The (Hidden) Genius of Editing

Pattern of genius: Dickens's original manuscript
Pattern of genius: Dickens's original manuscript

Editing has a bad name.

To many of us, the word evokes fussy red pens, nitpicking, stilted progress. Editing — which we can define as locating mistakes and fixing them — seems in every way to be the precise opposite of genius. After all, geniuses are fluid, perfect. Geniuses nail it the first time — that’s what makes them geniuses, right?

Uh, no.

In fact, when you peel back genius, you usually reveal editing. Lots and lots of editing. Ridiculous amounts of editing. Here are two useful case studies: Charles Dickens and Michael Jackson.

Check out this amazing original manuscript of “A Christmas Carol,” which went online today thanks to the cooperative efforts of the NY Times and the Morgan Library and Museum. It’s a riotous quilt of writing and rewriting — and looks for all the world like an 8th-grader’s term paper.

Of course, the changes are being made at an exceedingly high level — but the thing to recognize here is the pattern of work. Dickens read and re-read it dozens of times, finding fixes both small (changing “spot of mustard” to the more vivid “blot of mustard,” for example) and large (writing, then crossing out, a long paragraph comparing Scrooge’s character to Shakespeare’s Hamlet).

(See more examples of Dickens’s editing here.  And George Orwell’s spectacularly mashed-up first draft of 1984 here. And Bruce Springsteen’s six-month-long editing of the song “Born to Run” here. All proving why many writers hide their first drafts.)

It’s weird to think of writing a sentence as a neural circuit — as a chain of wires inside Dickens’s mind — but that’s precisely what it is. And in his editing, Dickens is firing those circuits, noting the mistakes, fixing the mistakes, then firing them again and again (and again) to gradually hone it into a smooth, natural-seeming result.

Michael Jackson, who was famous in the music industry for his work ethic, did the same thing with his dancing. Here is his tap-dance instructor, Dormeshia Sumbry-Edwards, on what it was like to work with Jackson.
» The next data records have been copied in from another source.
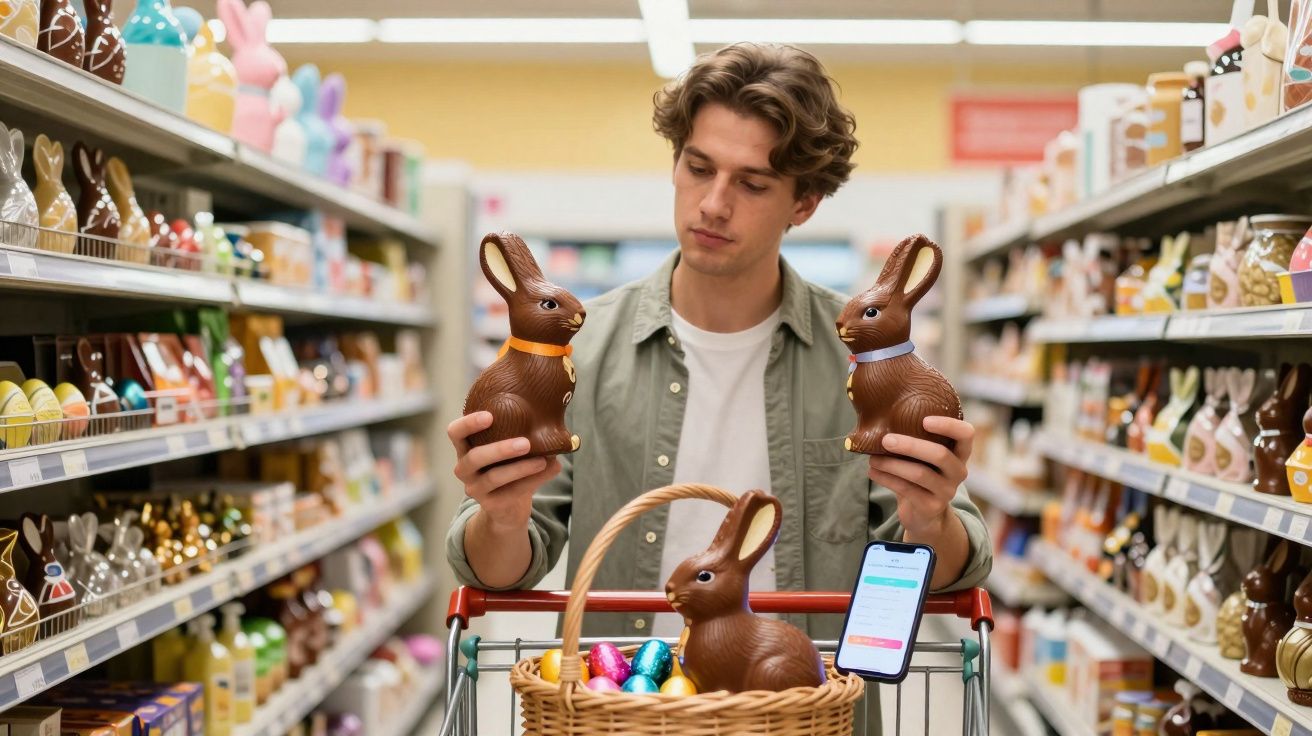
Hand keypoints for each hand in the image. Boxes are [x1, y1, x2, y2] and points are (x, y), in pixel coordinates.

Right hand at [449, 411, 560, 532]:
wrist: (507, 506)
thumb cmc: (508, 466)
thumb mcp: (509, 450)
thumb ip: (522, 435)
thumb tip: (553, 422)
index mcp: (466, 447)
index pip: (456, 432)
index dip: (469, 423)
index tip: (490, 416)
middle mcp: (464, 468)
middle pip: (475, 457)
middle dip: (500, 449)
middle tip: (526, 443)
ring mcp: (475, 488)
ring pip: (495, 477)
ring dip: (521, 468)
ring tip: (543, 460)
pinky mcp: (489, 504)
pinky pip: (511, 492)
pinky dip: (533, 480)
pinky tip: (551, 469)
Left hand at [868, 416, 973, 536]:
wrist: (924, 514)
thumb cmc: (921, 474)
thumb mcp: (924, 457)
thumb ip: (915, 439)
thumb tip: (880, 419)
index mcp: (959, 453)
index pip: (966, 434)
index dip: (948, 425)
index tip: (924, 420)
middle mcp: (958, 471)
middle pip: (940, 454)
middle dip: (910, 445)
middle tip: (886, 440)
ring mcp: (947, 491)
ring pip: (920, 473)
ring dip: (892, 464)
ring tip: (872, 459)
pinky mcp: (932, 506)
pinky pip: (907, 489)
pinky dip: (887, 479)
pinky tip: (872, 472)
“He was a perfectionist and in four hours we might work four bars [about one song 15 seconds]. He would not move on until he was completely comfortable with one movement. That way he took the material in and made it a part of himself. He polished it before he moved on. I saw the passion in his work, very intense.”

Think about that:  Four hours of work on one song 15 seconds’ worth of moves.

As so often with the truth, there’s a paradox here: the final performance is designed to create the illusion of naturalness and fluency — of genius — which distances observers from the deeper force that truly created it: the humbler but still powerful force of a craftsman at work.